A) To solve this, we'll set up the equation L(t) = 10 and solve for t:
12 + 2.83sin(2π/365(t - 365)) = 10
Subtracting 12 from both sides of the equation, we get:
2.83sin(2π/365(t - 365)) = -2
Dividing both sides of the equation by 2.83, we get:
sin(2π/365(t - 365)) ≈ -0.706
To find the values of t that satisfy this equation, we need to find the values of the angle that have a sine value of approximately -0.706. We'll use the inverse sine function (sin^-1) to find these angles.

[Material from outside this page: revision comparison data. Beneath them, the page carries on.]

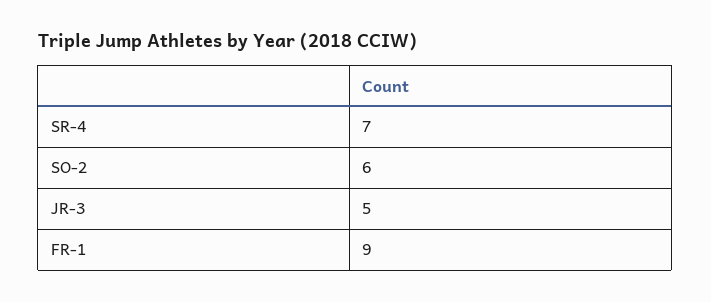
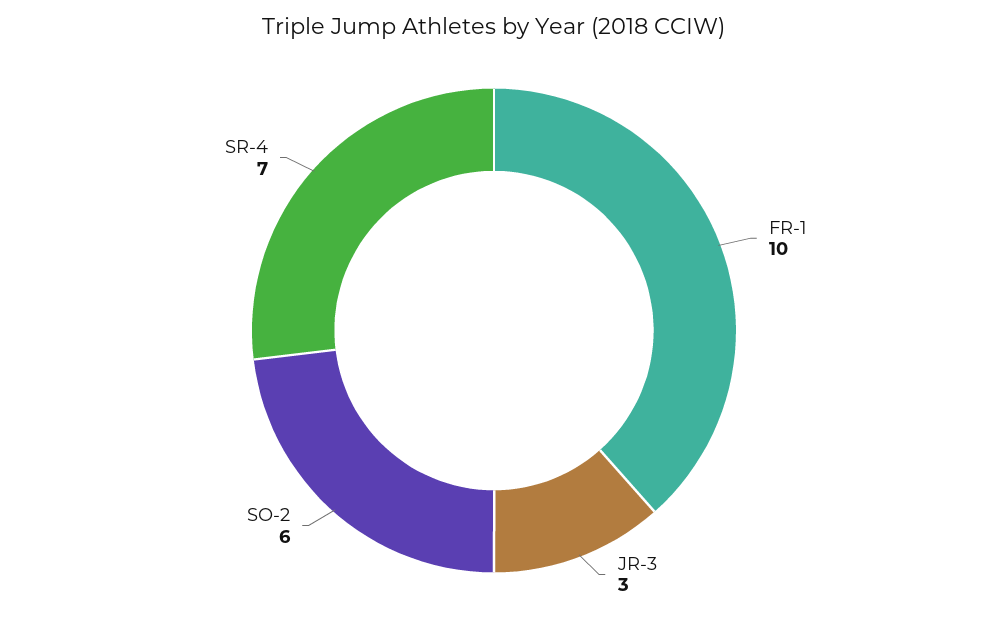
  {
    "SR-4": 7,
    "SO-2": 6,
-   "JR-3": 5,
+   "JR-3": 3,
-   "FR-1": 9
+   "FR-1": 10
  }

sin^-1(-0.706) ≈ -43.06 degrees
Since the sine function is periodic, we can add or subtract multiples of 360 degrees or 2π radians to find all the angles that satisfy the equation. In this case, since we're dealing with days, we'll use degrees:
t = (365 ± 43.06) / (2π/365)
Calculating the values of t, we get:
t ≈ 57.76 or t ≈ 348.24
Therefore, the days of the year with about 10 hours of daylight are approximately day 58 (around February 27th) and day 348 (around December 14th).
B) To determine which days of the year have more than 10 hours of daylight, we need to find the values of t for which the function L(t) is greater than 10.
We can use the same equation L(t) > 10, but this time we'll solve it without the approximation.
12 + 2.83sin(2π/365(t - 365)) > 10
Subtracting 12 from both sides, we get:
2.83sin(2π/365(t - 365)) > -2
Dividing by 2.83 (a positive number), the inequality remains the same:
sin(2π/365(t - 365)) > -0.706
Now, we can proceed to solve the inequality similarly to before:
t = (365 ± sin^-1(-0.706) / (2π/365)
Calculating the values of t, we get:
t > 58.24 or t < 348.76
Therefore, the days of the year with more than 10 hours of daylight are approximately day 59 (around February 28th) to day 348 (around December 14th).